Please lay out the lines that follow as a Markdown table with the columns Row and Line, numbering each row and skipping any blank lines.

---*---

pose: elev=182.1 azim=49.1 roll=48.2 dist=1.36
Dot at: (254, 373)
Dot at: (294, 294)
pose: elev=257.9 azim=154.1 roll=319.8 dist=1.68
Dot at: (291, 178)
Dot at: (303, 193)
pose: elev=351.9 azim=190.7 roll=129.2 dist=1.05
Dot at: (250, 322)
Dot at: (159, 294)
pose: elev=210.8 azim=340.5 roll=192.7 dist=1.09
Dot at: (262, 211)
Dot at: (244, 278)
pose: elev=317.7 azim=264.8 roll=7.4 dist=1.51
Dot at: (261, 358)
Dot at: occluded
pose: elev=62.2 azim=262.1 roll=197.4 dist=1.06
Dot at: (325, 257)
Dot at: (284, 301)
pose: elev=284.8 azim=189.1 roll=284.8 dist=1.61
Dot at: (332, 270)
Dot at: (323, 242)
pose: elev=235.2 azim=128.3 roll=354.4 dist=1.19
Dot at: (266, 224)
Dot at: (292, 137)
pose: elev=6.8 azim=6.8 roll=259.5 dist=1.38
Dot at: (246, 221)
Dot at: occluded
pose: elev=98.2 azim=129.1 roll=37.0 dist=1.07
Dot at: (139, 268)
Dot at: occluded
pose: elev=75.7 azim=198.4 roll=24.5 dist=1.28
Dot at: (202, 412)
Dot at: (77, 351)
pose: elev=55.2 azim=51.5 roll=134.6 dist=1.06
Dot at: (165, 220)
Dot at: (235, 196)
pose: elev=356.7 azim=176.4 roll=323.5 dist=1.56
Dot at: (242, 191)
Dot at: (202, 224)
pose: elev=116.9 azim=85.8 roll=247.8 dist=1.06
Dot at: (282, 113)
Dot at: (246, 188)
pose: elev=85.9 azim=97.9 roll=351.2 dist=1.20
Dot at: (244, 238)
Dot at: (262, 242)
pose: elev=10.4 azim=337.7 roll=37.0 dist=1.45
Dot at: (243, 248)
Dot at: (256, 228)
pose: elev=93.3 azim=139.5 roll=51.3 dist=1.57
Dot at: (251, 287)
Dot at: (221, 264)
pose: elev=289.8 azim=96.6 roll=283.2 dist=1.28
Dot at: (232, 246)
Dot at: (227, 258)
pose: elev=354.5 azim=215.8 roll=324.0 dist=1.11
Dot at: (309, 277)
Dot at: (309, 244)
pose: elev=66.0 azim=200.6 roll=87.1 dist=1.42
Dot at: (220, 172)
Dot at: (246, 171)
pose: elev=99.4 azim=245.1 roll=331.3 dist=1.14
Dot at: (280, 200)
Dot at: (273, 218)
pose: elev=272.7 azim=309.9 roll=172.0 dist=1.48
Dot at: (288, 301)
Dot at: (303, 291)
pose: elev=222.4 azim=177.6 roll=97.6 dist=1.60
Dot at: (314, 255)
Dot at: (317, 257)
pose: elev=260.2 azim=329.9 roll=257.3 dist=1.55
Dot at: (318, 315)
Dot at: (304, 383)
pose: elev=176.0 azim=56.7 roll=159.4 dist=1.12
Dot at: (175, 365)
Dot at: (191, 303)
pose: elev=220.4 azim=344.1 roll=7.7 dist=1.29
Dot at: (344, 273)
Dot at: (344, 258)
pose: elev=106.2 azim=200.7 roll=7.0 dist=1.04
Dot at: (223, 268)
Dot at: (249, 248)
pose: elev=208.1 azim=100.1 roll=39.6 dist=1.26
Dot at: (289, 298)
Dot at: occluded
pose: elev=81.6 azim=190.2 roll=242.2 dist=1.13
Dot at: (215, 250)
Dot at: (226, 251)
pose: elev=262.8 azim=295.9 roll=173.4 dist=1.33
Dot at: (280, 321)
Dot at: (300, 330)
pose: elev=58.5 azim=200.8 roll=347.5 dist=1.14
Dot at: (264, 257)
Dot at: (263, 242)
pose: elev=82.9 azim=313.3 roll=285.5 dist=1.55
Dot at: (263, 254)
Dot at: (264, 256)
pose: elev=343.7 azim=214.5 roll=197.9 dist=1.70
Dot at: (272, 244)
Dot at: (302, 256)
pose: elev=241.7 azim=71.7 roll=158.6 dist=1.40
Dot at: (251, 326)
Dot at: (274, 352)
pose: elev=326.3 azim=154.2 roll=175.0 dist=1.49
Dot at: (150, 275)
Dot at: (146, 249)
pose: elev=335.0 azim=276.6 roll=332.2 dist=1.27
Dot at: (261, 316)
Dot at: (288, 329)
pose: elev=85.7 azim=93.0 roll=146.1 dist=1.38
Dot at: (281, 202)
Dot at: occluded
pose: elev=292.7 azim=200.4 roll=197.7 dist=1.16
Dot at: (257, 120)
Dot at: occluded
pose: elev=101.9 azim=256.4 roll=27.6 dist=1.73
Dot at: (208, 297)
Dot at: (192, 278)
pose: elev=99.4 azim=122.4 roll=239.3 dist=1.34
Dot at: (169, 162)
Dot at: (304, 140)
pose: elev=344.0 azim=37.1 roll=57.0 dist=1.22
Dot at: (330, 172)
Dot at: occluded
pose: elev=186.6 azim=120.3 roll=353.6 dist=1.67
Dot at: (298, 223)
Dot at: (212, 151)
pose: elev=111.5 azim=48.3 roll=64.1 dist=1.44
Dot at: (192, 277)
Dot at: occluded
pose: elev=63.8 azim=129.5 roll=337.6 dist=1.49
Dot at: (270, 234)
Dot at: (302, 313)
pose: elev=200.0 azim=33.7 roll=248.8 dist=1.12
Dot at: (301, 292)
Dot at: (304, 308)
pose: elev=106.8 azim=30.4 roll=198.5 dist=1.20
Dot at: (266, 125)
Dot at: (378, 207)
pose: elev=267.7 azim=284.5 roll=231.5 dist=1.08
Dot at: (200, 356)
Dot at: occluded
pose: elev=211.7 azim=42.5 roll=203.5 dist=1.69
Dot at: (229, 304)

---*---

RESPONSE BELOW:
| Row | Line |
|---|---|
| 1 | pose: elev=182.1 azim=49.1 roll=48.2 dist=1.36 |
| 2 | Dot at: (254, 373) |
| 3 | Dot at: (294, 294) |
| 4 | pose: elev=257.9 azim=154.1 roll=319.8 dist=1.68 |
| 5 | Dot at: (291, 178) |
| 6 | Dot at: (303, 193) |
| 7 | pose: elev=351.9 azim=190.7 roll=129.2 dist=1.05 |
| 8 | Dot at: (250, 322) |
| 9 | Dot at: (159, 294) |
| 10 | pose: elev=210.8 azim=340.5 roll=192.7 dist=1.09 |
| 11 | Dot at: (262, 211) |
| 12 | Dot at: (244, 278) |
| 13 | pose: elev=317.7 azim=264.8 roll=7.4 dist=1.51 |
| 14 | Dot at: (261, 358) |
| 15 | Dot at: occluded |
| 16 | pose: elev=62.2 azim=262.1 roll=197.4 dist=1.06 |
| 17 | Dot at: (325, 257) |
| 18 | Dot at: (284, 301) |
| 19 | pose: elev=284.8 azim=189.1 roll=284.8 dist=1.61 |
| 20 | Dot at: (332, 270) |
| 21 | Dot at: (323, 242) |
| 22 | pose: elev=235.2 azim=128.3 roll=354.4 dist=1.19 |
| 23 | Dot at: (266, 224) |
| 24 | Dot at: (292, 137) |
| 25 | pose: elev=6.8 azim=6.8 roll=259.5 dist=1.38 |
| 26 | Dot at: (246, 221) |
| 27 | Dot at: occluded |
| 28 | pose: elev=98.2 azim=129.1 roll=37.0 dist=1.07 |
| 29 | Dot at: (139, 268) |
| 30 | Dot at: occluded |
| 31 | pose: elev=75.7 azim=198.4 roll=24.5 dist=1.28 |
| 32 | Dot at: (202, 412) |
| 33 | Dot at: (77, 351) |
| 34 | pose: elev=55.2 azim=51.5 roll=134.6 dist=1.06 |
| 35 | Dot at: (165, 220) |
| 36 | Dot at: (235, 196) |
| 37 | pose: elev=356.7 azim=176.4 roll=323.5 dist=1.56 |
| 38 | Dot at: (242, 191) |
| 39 | Dot at: (202, 224) |
| 40 | pose: elev=116.9 azim=85.8 roll=247.8 dist=1.06 |
| 41 | Dot at: (282, 113) |
| 42 | Dot at: (246, 188) |
| 43 | pose: elev=85.9 azim=97.9 roll=351.2 dist=1.20 |
| 44 | Dot at: (244, 238) |
| 45 | Dot at: (262, 242) |
| 46 | pose: elev=10.4 azim=337.7 roll=37.0 dist=1.45 |
| 47 | Dot at: (243, 248) |
| 48 | Dot at: (256, 228) |
| 49 | pose: elev=93.3 azim=139.5 roll=51.3 dist=1.57 |
| 50 | Dot at: (251, 287) |
| 51 | Dot at: (221, 264) |
| 52 | pose: elev=289.8 azim=96.6 roll=283.2 dist=1.28 |
| 53 | Dot at: (232, 246) |
| 54 | Dot at: (227, 258) |
| 55 | pose: elev=354.5 azim=215.8 roll=324.0 dist=1.11 |
| 56 | Dot at: (309, 277) |
| 57 | Dot at: (309, 244) |
| 58 | pose: elev=66.0 azim=200.6 roll=87.1 dist=1.42 |
| 59 | Dot at: (220, 172) |
| 60 | Dot at: (246, 171) |
| 61 | pose: elev=99.4 azim=245.1 roll=331.3 dist=1.14 |
| 62 | Dot at: (280, 200) |
| 63 | Dot at: (273, 218) |
| 64 | pose: elev=272.7 azim=309.9 roll=172.0 dist=1.48 |
| 65 | Dot at: (288, 301) |
| 66 | Dot at: (303, 291) |
| 67 | pose: elev=222.4 azim=177.6 roll=97.6 dist=1.60 |
| 68 | Dot at: (314, 255) |
| 69 | Dot at: (317, 257) |
| 70 | pose: elev=260.2 azim=329.9 roll=257.3 dist=1.55 |
| 71 | Dot at: (318, 315) |
| 72 | Dot at: (304, 383) |
| 73 | pose: elev=176.0 azim=56.7 roll=159.4 dist=1.12 |
| 74 | Dot at: (175, 365) |
| 75 | Dot at: (191, 303) |
| 76 | pose: elev=220.4 azim=344.1 roll=7.7 dist=1.29 |
| 77 | Dot at: (344, 273) |
| 78 | Dot at: (344, 258) |
| 79 | pose: elev=106.2 azim=200.7 roll=7.0 dist=1.04 |
| 80 | Dot at: (223, 268) |
| 81 | Dot at: (249, 248) |
| 82 | pose: elev=208.1 azim=100.1 roll=39.6 dist=1.26 |
| 83 | Dot at: (289, 298) |
| 84 | Dot at: occluded |
| 85 | pose: elev=81.6 azim=190.2 roll=242.2 dist=1.13 |
| 86 | Dot at: (215, 250) |
| 87 | Dot at: (226, 251) |
| 88 | pose: elev=262.8 azim=295.9 roll=173.4 dist=1.33 |
| 89 | Dot at: (280, 321) |
| 90 | Dot at: (300, 330) |
| 91 | pose: elev=58.5 azim=200.8 roll=347.5 dist=1.14 |
| 92 | Dot at: (264, 257) |
| 93 | Dot at: (263, 242) |
| 94 | pose: elev=82.9 azim=313.3 roll=285.5 dist=1.55 |
| 95 | Dot at: (263, 254) |
| 96 | Dot at: (264, 256) |
| 97 | pose: elev=343.7 azim=214.5 roll=197.9 dist=1.70 |
| 98 | Dot at: (272, 244) |
| 99 | Dot at: (302, 256) |
| 100 | pose: elev=241.7 azim=71.7 roll=158.6 dist=1.40 |
| 101 | Dot at: (251, 326) |
| 102 | Dot at: (274, 352) |
| 103 | pose: elev=326.3 azim=154.2 roll=175.0 dist=1.49 |
| 104 | Dot at: (150, 275) |
| 105 | Dot at: (146, 249) |
| 106 | pose: elev=335.0 azim=276.6 roll=332.2 dist=1.27 |
| 107 | Dot at: (261, 316) |
| 108 | Dot at: (288, 329) |
| 109 | pose: elev=85.7 azim=93.0 roll=146.1 dist=1.38 |
| 110 | Dot at: (281, 202) |
| 111 | Dot at: occluded |
| 112 | pose: elev=292.7 azim=200.4 roll=197.7 dist=1.16 |
| 113 | Dot at: (257, 120) |
| 114 | Dot at: occluded |
| 115 | pose: elev=101.9 azim=256.4 roll=27.6 dist=1.73 |
| 116 | Dot at: (208, 297) |
| 117 | Dot at: (192, 278) |
| 118 | pose: elev=99.4 azim=122.4 roll=239.3 dist=1.34 |
| 119 | Dot at: (169, 162) |
| 120 | Dot at: (304, 140) |
| 121 | pose: elev=344.0 azim=37.1 roll=57.0 dist=1.22 |
| 122 | Dot at: (330, 172) |
| 123 | Dot at: occluded |
| 124 | pose: elev=186.6 azim=120.3 roll=353.6 dist=1.67 |
| 125 | Dot at: (298, 223) |
| 126 | Dot at: (212, 151) |
| 127 | pose: elev=111.5 azim=48.3 roll=64.1 dist=1.44 |
| 128 | Dot at: (192, 277) |
| 129 | Dot at: occluded |
| 130 | pose: elev=63.8 azim=129.5 roll=337.6 dist=1.49 |
| 131 | Dot at: (270, 234) |
| 132 | Dot at: (302, 313) |
| 133 | pose: elev=200.0 azim=33.7 roll=248.8 dist=1.12 |
| 134 | Dot at: (301, 292) |
| 135 | Dot at: (304, 308) |
| 136 | pose: elev=106.8 azim=30.4 roll=198.5 dist=1.20 |
| 137 | Dot at: (266, 125) |
| 138 | Dot at: (378, 207) |
| 139 | pose: elev=267.7 azim=284.5 roll=231.5 dist=1.08 |
| 140 | Dot at: (200, 356) |
| 141 | Dot at: occluded |
| 142 | pose: elev=211.7 azim=42.5 roll=203.5 dist=1.69 |
| 143 | Dot at: (229, 304) |